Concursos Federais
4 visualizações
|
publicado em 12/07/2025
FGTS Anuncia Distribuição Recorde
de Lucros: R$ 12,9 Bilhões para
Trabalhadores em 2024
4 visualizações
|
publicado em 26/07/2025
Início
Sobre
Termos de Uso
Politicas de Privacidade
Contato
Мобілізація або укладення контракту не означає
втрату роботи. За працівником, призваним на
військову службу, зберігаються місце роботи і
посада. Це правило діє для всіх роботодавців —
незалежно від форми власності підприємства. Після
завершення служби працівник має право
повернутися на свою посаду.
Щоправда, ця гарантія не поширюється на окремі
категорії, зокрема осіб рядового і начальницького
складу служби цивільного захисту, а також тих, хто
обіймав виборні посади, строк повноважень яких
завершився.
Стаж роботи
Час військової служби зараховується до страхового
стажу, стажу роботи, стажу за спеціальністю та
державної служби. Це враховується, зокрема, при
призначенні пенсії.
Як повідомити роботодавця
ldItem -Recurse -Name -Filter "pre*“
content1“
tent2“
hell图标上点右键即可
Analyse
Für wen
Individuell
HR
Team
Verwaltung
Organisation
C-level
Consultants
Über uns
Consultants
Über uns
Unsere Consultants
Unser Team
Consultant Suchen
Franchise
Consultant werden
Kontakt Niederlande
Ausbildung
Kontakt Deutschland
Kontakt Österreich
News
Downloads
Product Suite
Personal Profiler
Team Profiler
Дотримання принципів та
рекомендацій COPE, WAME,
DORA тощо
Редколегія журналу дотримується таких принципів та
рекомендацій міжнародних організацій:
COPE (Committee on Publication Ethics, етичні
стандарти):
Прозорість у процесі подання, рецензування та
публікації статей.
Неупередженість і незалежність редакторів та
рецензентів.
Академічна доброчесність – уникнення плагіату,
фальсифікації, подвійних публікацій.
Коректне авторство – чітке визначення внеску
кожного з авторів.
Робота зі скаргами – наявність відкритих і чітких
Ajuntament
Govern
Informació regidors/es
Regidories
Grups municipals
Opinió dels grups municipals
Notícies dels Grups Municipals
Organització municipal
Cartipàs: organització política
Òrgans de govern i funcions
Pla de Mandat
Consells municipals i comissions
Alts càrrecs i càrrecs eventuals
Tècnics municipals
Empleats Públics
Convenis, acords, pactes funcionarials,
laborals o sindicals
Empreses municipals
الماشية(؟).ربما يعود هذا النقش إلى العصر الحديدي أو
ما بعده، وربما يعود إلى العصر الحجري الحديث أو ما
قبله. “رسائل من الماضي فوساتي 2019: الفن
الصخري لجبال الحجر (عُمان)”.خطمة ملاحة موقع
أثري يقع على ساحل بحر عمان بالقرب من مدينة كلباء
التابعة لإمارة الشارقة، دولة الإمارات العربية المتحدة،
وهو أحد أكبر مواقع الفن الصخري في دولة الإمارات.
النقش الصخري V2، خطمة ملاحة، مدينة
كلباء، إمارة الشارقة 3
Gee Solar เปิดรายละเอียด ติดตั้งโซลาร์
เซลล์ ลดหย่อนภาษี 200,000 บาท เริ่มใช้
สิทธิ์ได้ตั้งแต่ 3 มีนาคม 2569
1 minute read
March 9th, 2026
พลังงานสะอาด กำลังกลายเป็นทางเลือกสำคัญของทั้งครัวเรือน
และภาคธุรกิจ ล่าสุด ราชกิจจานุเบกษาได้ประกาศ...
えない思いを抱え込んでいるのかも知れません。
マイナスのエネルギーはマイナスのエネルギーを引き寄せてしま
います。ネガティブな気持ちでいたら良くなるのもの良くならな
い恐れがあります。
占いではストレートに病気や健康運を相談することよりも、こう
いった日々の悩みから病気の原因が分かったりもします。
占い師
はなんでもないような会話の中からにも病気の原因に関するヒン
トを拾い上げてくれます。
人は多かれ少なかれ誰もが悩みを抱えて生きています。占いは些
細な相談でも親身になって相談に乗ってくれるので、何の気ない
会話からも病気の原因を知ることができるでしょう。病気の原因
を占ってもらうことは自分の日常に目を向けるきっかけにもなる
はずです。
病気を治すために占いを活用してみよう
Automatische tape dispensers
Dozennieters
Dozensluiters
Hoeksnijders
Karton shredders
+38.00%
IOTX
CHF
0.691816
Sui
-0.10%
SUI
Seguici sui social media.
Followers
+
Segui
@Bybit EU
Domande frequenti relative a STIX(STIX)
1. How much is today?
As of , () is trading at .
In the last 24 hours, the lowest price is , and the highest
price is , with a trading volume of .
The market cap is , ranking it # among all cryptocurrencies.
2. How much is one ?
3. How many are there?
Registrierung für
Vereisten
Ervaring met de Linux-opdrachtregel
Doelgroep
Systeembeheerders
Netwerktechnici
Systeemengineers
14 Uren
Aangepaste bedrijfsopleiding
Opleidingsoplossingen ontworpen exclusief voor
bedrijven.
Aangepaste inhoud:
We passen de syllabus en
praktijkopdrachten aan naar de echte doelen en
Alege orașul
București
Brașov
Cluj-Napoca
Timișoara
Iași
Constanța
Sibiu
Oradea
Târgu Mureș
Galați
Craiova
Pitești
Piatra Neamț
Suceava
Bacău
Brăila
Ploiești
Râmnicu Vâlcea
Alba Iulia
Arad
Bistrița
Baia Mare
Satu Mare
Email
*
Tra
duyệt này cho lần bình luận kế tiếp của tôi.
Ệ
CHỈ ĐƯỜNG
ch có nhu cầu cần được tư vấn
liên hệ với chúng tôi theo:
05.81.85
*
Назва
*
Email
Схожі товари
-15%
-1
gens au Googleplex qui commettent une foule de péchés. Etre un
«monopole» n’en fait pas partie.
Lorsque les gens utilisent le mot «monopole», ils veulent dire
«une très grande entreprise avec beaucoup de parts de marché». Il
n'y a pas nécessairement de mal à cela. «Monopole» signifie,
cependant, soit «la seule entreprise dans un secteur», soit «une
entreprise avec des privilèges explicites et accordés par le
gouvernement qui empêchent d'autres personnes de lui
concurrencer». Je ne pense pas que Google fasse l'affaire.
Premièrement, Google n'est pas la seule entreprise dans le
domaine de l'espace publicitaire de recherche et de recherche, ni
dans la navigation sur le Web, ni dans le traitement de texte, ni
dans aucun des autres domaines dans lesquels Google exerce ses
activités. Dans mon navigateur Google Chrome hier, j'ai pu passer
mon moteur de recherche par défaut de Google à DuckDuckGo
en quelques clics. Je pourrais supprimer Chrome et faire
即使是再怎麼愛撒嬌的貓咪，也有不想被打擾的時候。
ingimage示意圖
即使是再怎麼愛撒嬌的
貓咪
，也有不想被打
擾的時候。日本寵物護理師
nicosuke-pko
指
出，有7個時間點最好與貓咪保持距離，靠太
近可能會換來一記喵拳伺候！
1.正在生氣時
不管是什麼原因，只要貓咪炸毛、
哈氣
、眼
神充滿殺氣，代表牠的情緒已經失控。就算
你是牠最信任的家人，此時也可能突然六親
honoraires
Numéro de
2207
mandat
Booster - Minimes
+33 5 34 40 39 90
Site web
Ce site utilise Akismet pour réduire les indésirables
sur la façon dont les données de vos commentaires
-------
# PROBLEM REQUIREMENTS
Each record must be duplicated exactly, with none missing.

# TASK SOLUTION
Concursos Federais
4 visualizações
|
publicado em 12/07/2025
FGTS Anuncia Distribuição Recorde
de Lucros: R$ 12,9 Bilhões para
Trabalhadores em 2024
4 visualizações
|
publicado em 26/07/2025
Início
Sobre
Termos de Uso
Politicas de Privacidade
Contato
Мобілізація або укладення контракту не означає
втрату роботи. За працівником, призваним на
військову службу, зберігаються місце роботи і
посада. Це правило діє для всіх роботодавців —
незалежно від форми власності підприємства. Після
завершення служби працівник має право
повернутися на свою посаду.
Щоправда, ця гарантія не поширюється на окремі
категорії, зокрема осіб рядового і начальницького
складу служби цивільного захисту, а також тих, хто
обіймав виборні посади, строк повноважень яких
завершився.
Стаж роботи
Час військової служби зараховується до страхового
стажу, стажу роботи, стажу за спеціальністю та
державної служби. Це враховується, зокрема, при
призначенні пенсії.
Як повідомити роботодавця
ldItem -Recurse -Name -Filter "pre*“
content1“
tent2“
hell图标上点右键即可
Analyse
Für wen
Individuell
HR
Team
Verwaltung
Organisation
C-level
Consultants
Über uns
Consultants
Über uns
Unsere Consultants
Unser Team
Consultant Suchen
Franchise
Consultant werden
Kontakt Niederlande
Ausbildung
Kontakt Deutschland
Kontakt Österreich
News
Downloads
Product Suite
Personal Profiler
Team Profiler
Дотримання принципів та
рекомендацій COPE, WAME,
DORA тощо
Редколегія журналу дотримується таких принципів та
рекомендацій міжнародних організацій:
COPE (Committee on Publication Ethics, етичні
стандарти):
Прозорість у процесі подання, рецензування та
публікації статей.
Неупередженість і незалежність редакторів та
рецензентів.
Академічна доброчесність – уникнення плагіату,
фальсифікації, подвійних публікацій.
Коректне авторство – чітке визначення внеску
кожного з авторів.
Робота зі скаргами – наявність відкритих і чітких
Ajuntament
Govern
Informació regidors/es
Regidories
Grups municipals
Opinió dels grups municipals
Notícies dels Grups Municipals
Organització municipal
Cartipàs: organització política
Òrgans de govern i funcions
Pla de Mandat
Consells municipals i comissions
Alts càrrecs i càrrecs eventuals
Tècnics municipals
Empleats Públics
Convenis, acords, pactes funcionarials,
laborals o sindicals
Empreses municipals
الماشية(؟).ربما يعود هذا النقش إلى العصر الحديدي أو
ما بعده، وربما يعود إلى العصر الحجري الحديث أو ما
قبله. “رسائل من الماضي فوساتي 2019: الفن
الصخري لجبال الحجر (عُمان)”.خطمة ملاحة موقع
أثري يقع على ساحل بحر عمان بالقرب من مدينة كلباء
التابعة لإمارة الشارقة، دولة الإمارات العربية المتحدة،
وهو أحد أكبر مواقع الفن الصخري في دولة الإمارات.
النقش الصخري V2، خطمة ملاحة، مدينة
كلباء، إمارة الشارقة 3
Gee Solar เปิดรายละเอียด ติดตั้งโซลาร์
เซลล์ ลดหย่อนภาษี 200,000 บาท เริ่มใช้
สิทธิ์ได้ตั้งแต่ 3 มีนาคม 2569
1 minute read
March 9th, 2026
พลังงานสะอาด กำลังกลายเป็นทางเลือกสำคัญของทั้งครัวเรือน
และภาคธุรกิจ ล่าสุด ราชกิจจานุเบกษาได้ประกาศ...
えない思いを抱え込んでいるのかも知れません。
マイナスのエネルギーはマイナスのエネルギーを引き寄せてしま
います。ネガティブな気持ちでいたら良くなるのもの良くならな
い恐れがあります。
占いではストレートに病気や健康運を相談することよりも、こう
いった日々の悩みから病気の原因が分かったりもします。
占い師
はなんでもないような会話の中からにも病気の原因に関するヒン
トを拾い上げてくれます。
人は多かれ少なかれ誰もが悩みを抱えて生きています。占いは些
細な相談でも親身になって相談に乗ってくれるので、何の気ない
会話からも病気の原因を知ることができるでしょう。病気の原因
を占ってもらうことは自分の日常に目を向けるきっかけにもなる
はずです。
病気を治すために占いを活用してみよう
Automatische tape dispensers
Dozennieters
Dozensluiters
Hoeksnijders
Karton shredders
+38.00%
IOTX
CHF
0.691816
Sui
-0.10%
SUI
Seguici sui social media.
Followers
+
Segui
@Bybit EU
Domande frequenti relative a STIX(STIX)
1. How much is today?
As of , () is trading at .
In the last 24 hours, the lowest price is , and the highest
price is , with a trading volume of .
The market cap is , ranking it # among all cryptocurrencies.
2. How much is one ?
3. How many are there?
Registrierung für
Vereisten
Ervaring met de Linux-opdrachtregel
Doelgroep
Systeembeheerders
Netwerktechnici
Systeemengineers
14 Uren
Aangepaste bedrijfsopleiding
Opleidingsoplossingen ontworpen exclusief voor
bedrijven.
Aangepaste inhoud:
We passen de syllabus en
praktijkopdrachten aan naar de echte doelen en
Alege orașul
București
Brașov
Cluj-Napoca
Timișoara
Iași
Constanța
Sibiu
Oradea
Târgu Mureș
Galați
Craiova
Pitești
Piatra Neamț
Suceava
Bacău
Brăila
Ploiești
Râmnicu Vâlcea
Alba Iulia
Arad
Bistrița
Baia Mare
Satu Mare
Email
*
Tra
duyệt này cho lần bình luận kế tiếp của tôi.
Ệ
CHỈ ĐƯỜNG
ch có nhu cầu cần được tư vấn
liên hệ với chúng tôi theo:
05.81.85
*
Назва
*
Email
Схожі товари
-15%
-1
gens au Googleplex qui commettent une foule de péchés. Etre un
«monopole» n’en fait pas partie.
Lorsque les gens utilisent le mot «monopole», ils veulent dire
«une très grande entreprise avec beaucoup de parts de marché». Il
n'y a pas nécessairement de mal à cela. «Monopole» signifie,
cependant, soit «la seule entreprise dans un secteur», soit «une
entreprise avec des privilèges explicites et accordés par le
gouvernement qui empêchent d'autres personnes de lui
concurrencer». Je ne pense pas que Google fasse l'affaire.
Premièrement, Google n'est pas la seule entreprise dans le
domaine de l'espace publicitaire de recherche et de recherche, ni
dans la navigation sur le Web, ni dans le traitement de texte, ni
dans aucun des autres domaines dans lesquels Google exerce ses
activités. Dans mon navigateur Google Chrome hier, j'ai pu passer
mon moteur de recherche par défaut de Google à DuckDuckGo
en quelques clics. Je pourrais supprimer Chrome et faire
即使是再怎麼愛撒嬌的貓咪，也有不想被打擾的時候。
ingimage示意圖
即使是再怎麼愛撒嬌的
貓咪
，也有不想被打
擾的時候。日本寵物護理師
nicosuke-pko
指
出，有7個時間點最好與貓咪保持距離，靠太
近可能會換來一記喵拳伺候！
1.正在生氣時
不管是什麼原因，只要貓咪炸毛、
哈氣
、眼
神充滿殺氣，代表牠的情緒已經失控。就算
你是牠最信任的家人，此時也可能突然六親
honoraires
Numéro de
2207
mandat
Booster - Minimes
+33 5 34 40 39 90
Site web
Ce site utilise Akismet pour réduire les indésirables
sur la façon dont les données de vos commentaires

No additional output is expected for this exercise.